Les femmes, les jeunes femmes, tiennent beaucoup de place dans cette BD. On sent bien à quel point elles ont séduit l'auteur, qui le reconnait. "Mais les femmes tiennent réellement une place importante dans cette ville" dit-il. Et c'est vrai. Elles sont partout, à vélo, avec des charges qui effraieraient un éléphant, sur les trottoirs en train de vendre mille choses, dans la rue avec leurs palanches, et à moto, bien sûr, toujours impeccables malgré la poussière et les flaques. Indépendantes et assujetties à la fois, à la pointe de la modernité et prisonnières des traditions, étonnant mélange qu'elle réussissent pourtant.
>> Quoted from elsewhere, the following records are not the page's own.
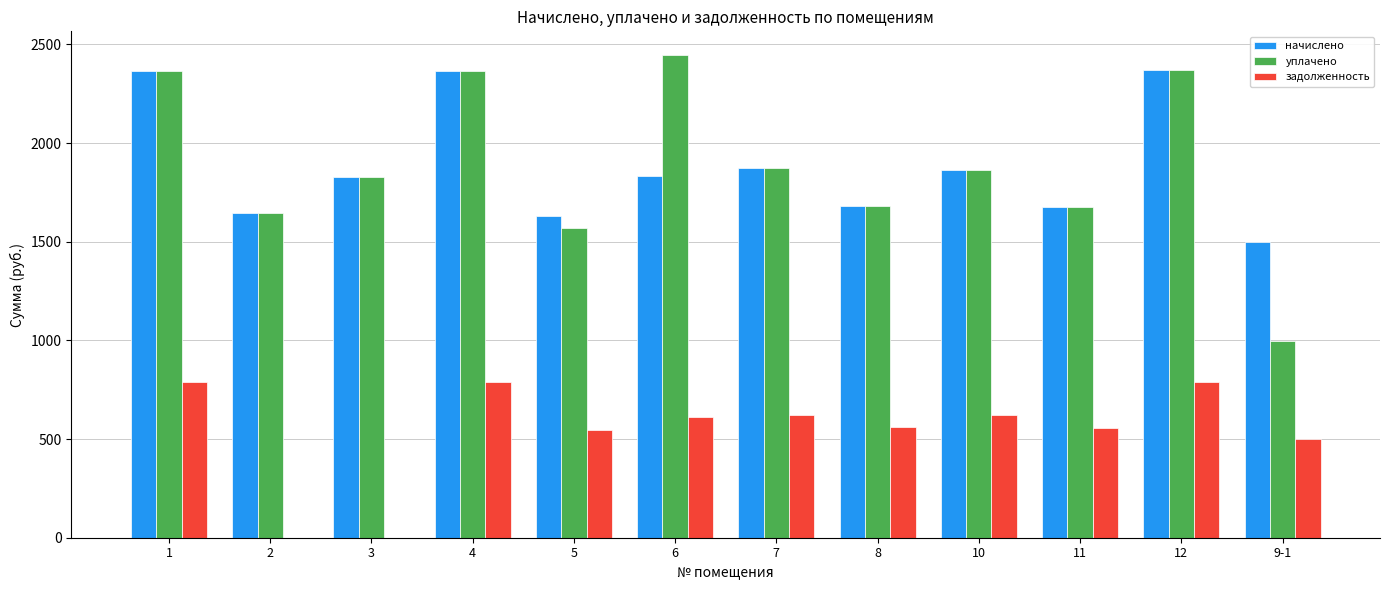

What is the sum of the задолженность values at 6 and 9-1?

1110.2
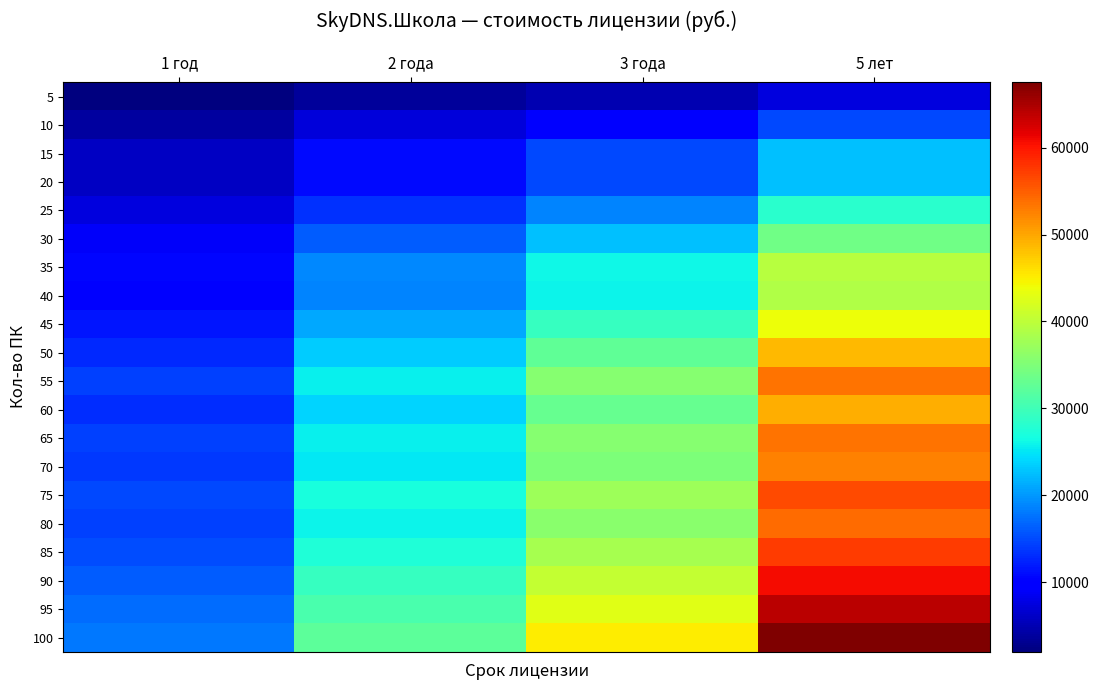

Which series changed the most between 2 года and 5 лет?

100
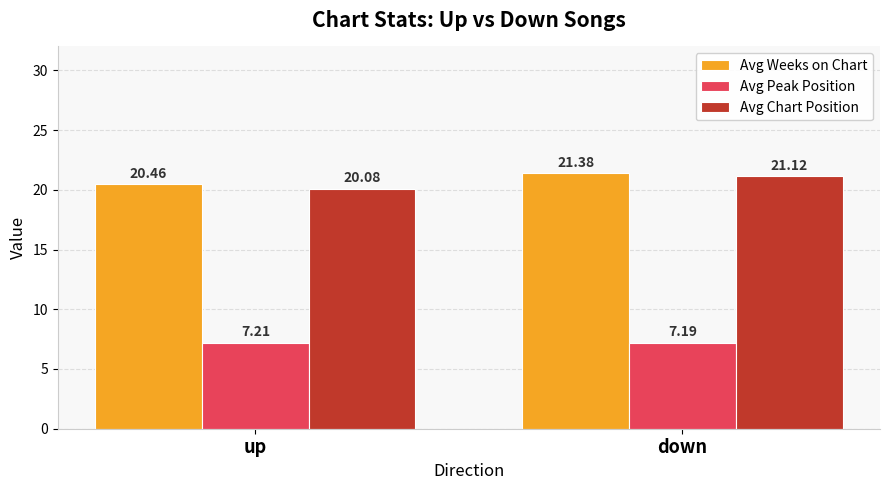

Reading left to right, list all the values displayed in this chart.

Avg Weeks on Chart: 20.5	21.4
Avg Peak Position: 7.2	7.2
Avg Chart Position: 20.1	21.1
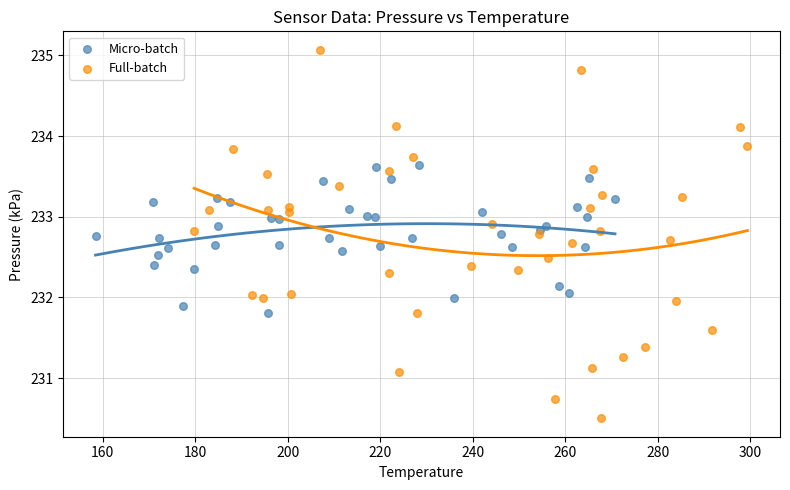

Which series has the largest Y range (max minus min)?

Full-batch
Les femmes de Hanoi sont la métaphore de Hanoi.

La nuit est douce. Nous sommes dans un petit café, tout près de l'affreuse "cathédrale" que nous leur avons laissée et qu'ils aiment quand même, au point que l'endroit est devenu le rendez-vous de la jeunesse. Nous dégustons un jus, ou plutôt une purée de mangue en compagnie de notre amie Van et de l'auteur, que nous rencontrons grâce à elle.

Il s'appelle Gérald Gorridge. Son nom vietnamien, c'est "Ma Xo Hà Nôi". Il l'a mérité en parcourant discrètement, son carnet de dessin à la main, tous les recoins de cette ville, comme un fantôme amical. Ce faisant, il a laissé Hanoi s'insinuer dans sa vie et en effet, elle ne le lâche plus.

Pourtant, il lui prépare une vilaine infidélité: un livre de dessins sur Hué. Mais Hanoi est bonne fille, elle ne lui gardera pas rancune.